- Eu tenho de te pedir desculpa por tudo o que aconteceu - disse o Gonçalo com o mesmo sorriso que me deu a volta à cabeça em 1992.
– E espero do fundo do coração que consigas perdoar-me, porque sempre gostei de ti, mas era miúdo e não sabia lidar contigo.
Passaram mais de 25 anos desde a última vez que nos sentámos à mesa e pedimos um vinho. Seguíamos sempre o mesmo ritual: o restaurante era conversado entre os dois, eu escolhia o jantar, ele dizia ao empregado "eu quero o mesmo que a senhora quiser", depois abria a carta dos vinhos e pedia a minha opinião por educação, porque de vinhos e de futebol nunca percebi nada. O Gonçalo nasceu para o néctar dos deuses, cresceram-lhe os dentes nas vinhas da família em terras do Dão que rodeiam um solar secular enfeitado a cantarias trabalhadas e jardins franceses. Apesar de ter estudado em Lisboa, nunca deixou de ser um bicho de campo. Depois do jantar voltávamos para a minha casa e fazíamos amor. No dia seguinte ele desparecia quando eu não queria e reaparecia sempre que já não o esperava.
Quando éramos miúdos eu chamava-lhe agrobeto e ele chamava-me Teresinha, com todo o carinho, talvez por ser o mesmo nome da mãe, que me tratou como sua filha até ao fim da vida.
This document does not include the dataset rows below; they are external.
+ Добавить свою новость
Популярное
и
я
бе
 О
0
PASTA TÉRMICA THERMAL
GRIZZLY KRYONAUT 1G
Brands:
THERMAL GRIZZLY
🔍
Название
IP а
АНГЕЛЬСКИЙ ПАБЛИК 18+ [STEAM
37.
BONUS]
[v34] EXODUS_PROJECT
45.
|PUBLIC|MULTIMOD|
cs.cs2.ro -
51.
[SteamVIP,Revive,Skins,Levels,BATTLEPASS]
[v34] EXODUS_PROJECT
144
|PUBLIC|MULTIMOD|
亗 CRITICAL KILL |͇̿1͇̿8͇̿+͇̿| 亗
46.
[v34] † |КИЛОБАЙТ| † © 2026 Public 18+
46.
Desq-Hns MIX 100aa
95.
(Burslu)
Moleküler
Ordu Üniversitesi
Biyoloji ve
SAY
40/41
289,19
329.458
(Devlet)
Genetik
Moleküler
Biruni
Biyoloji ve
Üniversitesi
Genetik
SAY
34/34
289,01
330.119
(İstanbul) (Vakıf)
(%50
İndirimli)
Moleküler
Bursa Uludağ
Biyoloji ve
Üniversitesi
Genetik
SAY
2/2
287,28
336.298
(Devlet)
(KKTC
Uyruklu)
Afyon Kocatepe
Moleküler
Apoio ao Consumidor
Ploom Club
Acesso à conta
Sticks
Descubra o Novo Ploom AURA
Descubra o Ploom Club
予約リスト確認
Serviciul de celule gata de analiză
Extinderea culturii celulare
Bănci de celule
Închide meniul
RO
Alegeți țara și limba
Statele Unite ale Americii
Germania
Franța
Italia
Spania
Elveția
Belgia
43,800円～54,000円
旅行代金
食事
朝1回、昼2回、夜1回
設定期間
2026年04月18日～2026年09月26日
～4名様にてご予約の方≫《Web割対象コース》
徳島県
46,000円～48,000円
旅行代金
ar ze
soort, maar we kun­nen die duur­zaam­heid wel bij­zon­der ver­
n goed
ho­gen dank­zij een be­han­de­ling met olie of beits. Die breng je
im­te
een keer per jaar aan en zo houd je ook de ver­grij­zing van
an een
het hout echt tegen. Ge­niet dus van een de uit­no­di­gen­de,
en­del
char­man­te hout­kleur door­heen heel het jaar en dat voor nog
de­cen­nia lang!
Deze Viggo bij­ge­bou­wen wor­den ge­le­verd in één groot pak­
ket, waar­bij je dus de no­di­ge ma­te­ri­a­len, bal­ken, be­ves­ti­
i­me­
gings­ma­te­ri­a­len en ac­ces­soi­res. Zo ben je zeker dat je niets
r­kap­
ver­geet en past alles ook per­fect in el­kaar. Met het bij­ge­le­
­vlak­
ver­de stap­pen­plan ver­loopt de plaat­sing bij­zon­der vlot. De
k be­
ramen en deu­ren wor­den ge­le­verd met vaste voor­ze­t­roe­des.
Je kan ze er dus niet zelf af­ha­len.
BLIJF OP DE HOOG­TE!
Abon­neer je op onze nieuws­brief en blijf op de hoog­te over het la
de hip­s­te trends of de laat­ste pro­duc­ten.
Eu vivia para respirar o ar dele e ele achava que eu era a miúda mais divertida do grupo. Eu sonhava com o estatuto de namorada oficial e ele achava que eu era um caso tórrido. Imaginava-me de véu e grinalda e ele imaginava-me de ligas e de saltos agulha.
Este disparate emocional durou demasiados anos, como é tão comum às grandes histórias de amor sem juízo nem remédio. Eu sofria e esperava, engolia em seco e perdoava e ele ia fazendo o que queria. É sabido que quando uma pessoa faz uma coisa uma vez, pode nunca mais voltar a fazer, mas se faz duas ou mais vezes, pode fazer o mesmo até ao fim da vida.
Nos anos seguintes ao fim da nossa história eu olhava para o passado incrédula com tudo o que acontecera, sem perceber como aguentara tanta asneira. Mas o coração é um músculo, e o meu nasceu trienado. A vida encarregou-se de o apagar da pele, da cabeça e finalmente do último lugar possível, até o esquecer por completo.
Num instante os anos voaram, ele foi viver para Londres, passaram mais de duas décadas sem nos vermos. Eu casei uma vez e divorciei-me, ele tropeçou duas vezes nas cordas do matrimónio. E agora estava de novo à minha frente, com o mesmo sorriso. Os cabelos embranqueceram, os olhos ganharam lentes grossas como pára-choques, mas a voz era igual, com as mesmas entoações, o mesmo entusiasmo, o mesmo charme.
Deixo-me ir na conversa e sinto-me em casa, mas desta vez vai ser diferente. Não mais este rapaz bem-parecido e sedutor irá partir o meu coração como naquele maldito verão que fiquei sem chão quando ele apareceu na Ericeira com uma sueca ao tiracolo igual à loira dos Abba, a quem dava beijos e abraços na minha frente, como seu eu fosse cega e estúpida, sem respeito pela minha tristeza.
No inverno seguinte os meus pais mudaram de casa, fiz novos amigos e troquei os ventos dos Oeste pelo calor tórrido da Praia Verde. Ainda assim, demorei alguns anos a esquecê-lo. Quando soube por um amigo comum que se tinha casado, tive um ataque de vómitos e chorei durante duas horas.
Tudo passa, tudo se esquece, tudo se apaga. De sete em sete anos o corpo consegue alterar todo o seu complexo sistema celular e uma pessoa já não é a mesma pessoa. Eu tinha 22 anos quando ele me trocou pela Miss Abba e 24 quando casaram. Agora a Miss Abba vive em Estocolmo e ele está de novo sentado a jantar comigo como se o tempo não tivesse passado, a falar dos filhos e do presente, das vinhas e do jardim, do solar e da mãe que sempre lhe disse que se devia ter casado comigo. A conversa perde-se no tempo, cinco minutos depois passaram cinco horas, o restaurante está vazio e o meu coração bate um bocadinho mais depressa.
- E agora? O que fazemos a seguir? – pergunta o meu amor antigo, com os olhos a brilhar.
- Agora levas-me a casa e quando quiseres ser meu namorado, telefonas-me e pedes-me em casamento – respondi.
Ele deu-me a mão e guiou em silêncio pela cidade. Era o que lhe devia ter dito quando tinha 22 anos, mas não consegui.
Afinal, nunca é tarde para corrigir a rota.